Your tasks
**a.** Using the jack.el announcement below, explain in one to three sentences why a user who has changed the sample rate should run M-x jack-restart.
**b.** Based on the jack.el announcement below, decide whether each statement agrees with it, answering yes or no and quoting the deciding words: (i) JACK's verbose output is shown in a special buffer called *JACK output*. (ii) jack-sample-rate and jack-period-size are named as important options to customize. (iii) jack.el already produces statistics from xrun output.
**c.** Proceed with the jack.el announcement below, writing on from its final line.

Selected extract
[linux-audio-dev] jack.el -- Run and monitor JACK from within Emacs

From: Mario Lang <mlang@email-addr-hidden>
Date: Tue Apr 26 2005 - 15:11:11 EEST

Hi.

I am sure this sounds a bit crazy to some of you, but be ensured,
I am not (yet) completely out of my mind and there are actually
real reasons for doing what I do :-).

I am now running jackd from within Emacs, using jack.el.

Find it here: http://delysid.org/emacs/jack.el

Basic usage:

* Install the elisp file and put (require 'jack) in your .emacs.
* Customize startup options: M-x customize-group RET jack RET
  * I.e. jack-sample-rate and jack-period-size are two important candidates.
* Start jack: M-x jack-start

You will see the verbose output in a special buffer called *JACK output*.

* If you want/need to get rid of your jack instance, simply do
  M-x jack-kill RET

* If you changed sample rate or any other startup parameter, do
  M-x jack-restart RET
  to make them effective.

Plans:
* Do something useful with xrun output, maybe some stats (suggestions?).

Information supplied
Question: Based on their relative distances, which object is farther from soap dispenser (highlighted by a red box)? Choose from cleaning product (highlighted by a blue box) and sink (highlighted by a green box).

Outputs in order
**a.** The sample rate is a startup parameter. The announcement says that after changing the sample rate or any other startup parameter, the user runs M-x jack-restart "to make them effective," so the new settings take effect only once JACK is restarted.

**b.**
(i) Yes: "You will see the verbose output in a special buffer called *JACK output*."
(ii) Yes: "I.e. jack-sample-rate and jack-period-size are two important candidates."
(iii) No: "Plans:
* Do something useful with xrun output, maybe some stats (suggestions?)."

**c.**
* Add support for dummy and oss drivers, and add remaining ALSA
  params.
* Write a patchbay based on jack_lsp and jack_{dis,}connect.

Why am I doing this?

You might have noticed I am recently seriously working on
Emacs extensions related to Sound and audio. osc.el is working
nicely and om.el, a client to drobillas om-synth is just waiting
for a polish up. midi.el is parsing binary data already and
needs a bit more careful planning before it can really grow.
The idea behind jack.el was that I basically got fed up by jack
wasting either a virtual console, or a screen window. Both dont really
offer confortable scrollback, so the idea to make jack run from
within Emacs, and collect all its output into a Emacs buffer was born.
Some nice sideeffects: Load statistic is collected in a variable,
so if you are into elisp, you can do fancy stuff like:

(with-current-buffer (jack-output-buffer) jack-load)

to retrieve the current load :-)

Combine all this with things like csound-x (Csound support for Emacs)
and the SuperCollider Emacs frontend, and you get a truly
powerful composition and experimentation environment.
One day I'll learn CLM and CM, and add it to the mix as well :-)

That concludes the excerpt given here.